ジェネリック薬品

ジェネリック薬品についてです。

日本では病院や診療所で使う薬の値段は「薬価」といって国が定めています。
薬価は薬ごとに異なり、およそ2年に一度改定されます。
薬にも特許があり、特許期間中は他のメーカーはその薬の製造販売はできません。

ジェネリック薬品とは、特許がきれた後に発売される同じ成分、同じ効能効果を持つ薬剤のことで、薬価も安く設定されます。
また先発品に比べて仕入れ値も安いのがふつうです。

医療関係者の間ではジェネリック薬品というより「ゾロ」あるいは「ゾロ薬品」といった通称の方が一般的かもしれません。
呼び名の由来は定かではありませんが、先発品の特許がきれると、それを待ちかまえたようにゾロゾロと後発品が発売されることからそういう名前がついたとも言われています。

この「ゾロ」という呼び名には一種蔑視的なニュアンスがあり、「安かろう悪かろう」的な偏見は今なお根強く残っています。

日本では、ジェネリック薬品は主として開業医を中心に使われています。
国立病院や大学病院ではまだあんまり使われていないのです。

医師は、国家試験を通るとまずこのような大きな病院で研修を受けます。
医師になりたてのころは薬の使い方も選び方も薬の名前すらも知りません。
先輩の医師について処方のやり方を教わり、自分自身経験を積んでいくうちに少しずつ薬の名前や処方のやり方を覚えていきます。
そのときに使う薬がほとんど先発品なのです。
それで先発品に慣れ親しんでしまい、いつのまにかブランド志向になってしまうのではないかと思います。

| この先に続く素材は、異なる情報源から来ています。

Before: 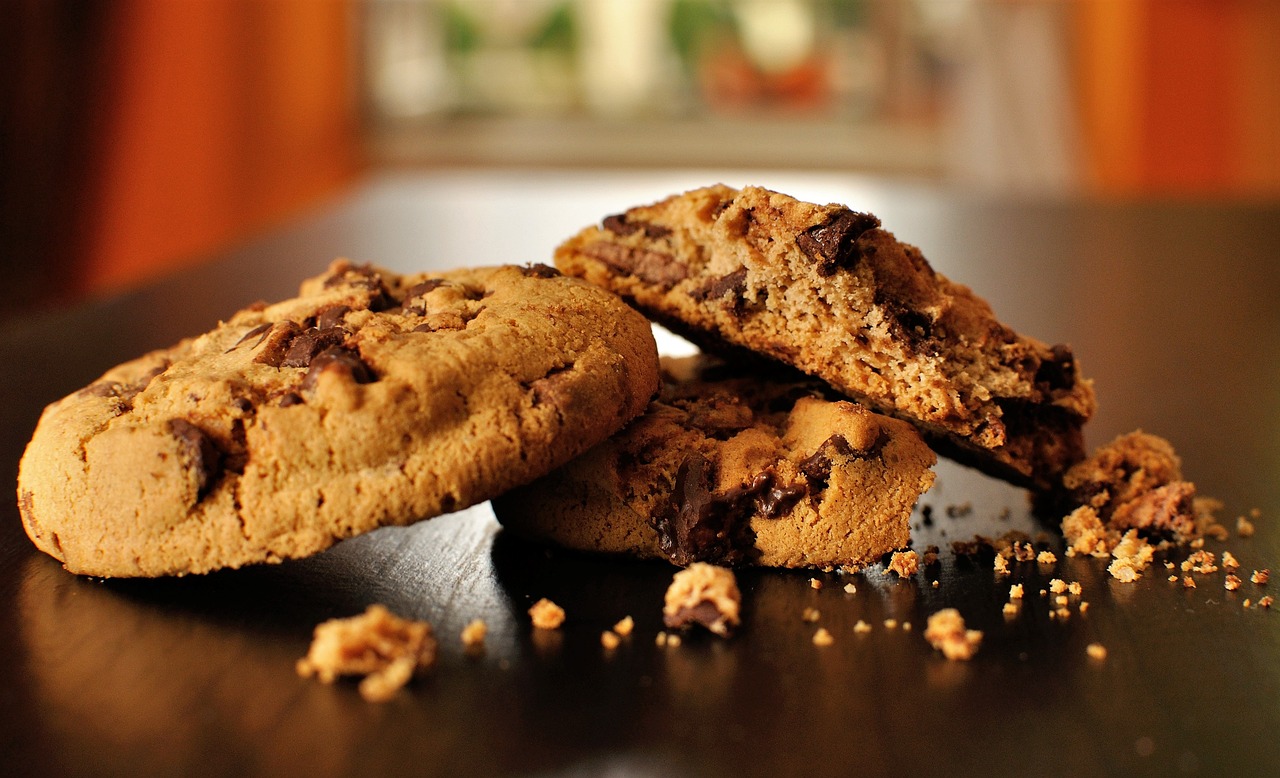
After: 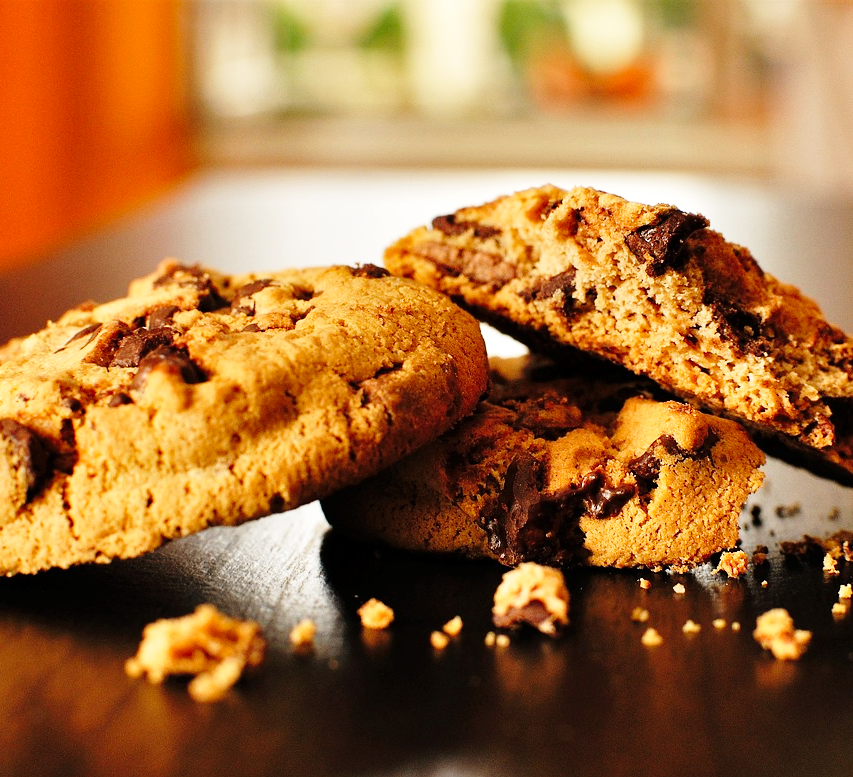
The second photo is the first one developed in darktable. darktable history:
base curve: curves: ch0 [(0, 0) (0.028, 0.03) (0.121, 0.232) (0.46, 0.748) (0.859, 0.968) (1, 1)], preserve colors none
crop and rotate: left 13.409%, right 19.924%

ジェネリック薬品は先発品と同等であることが承認販売されるための前提条件になっています。

じゃあジェネリック薬品は先発品と本当に同じなの?

厳密にいえば薬によっては微妙な差があるものもあるようです。

でもジェネリック薬品であるからといって効能が劣ったり、副作用がひどくでたという事例はないようです。

医師には、ブランド志向にながされることなく、正確な情報のもとに最善の治療をしてほしいです。

使うべき新薬は先発品を使い、また上手にジェネリック薬品も使ってほしいです。

そして、正しい情報を患者さんに提供し、患者さんが選べるようにできたらいいなと思います。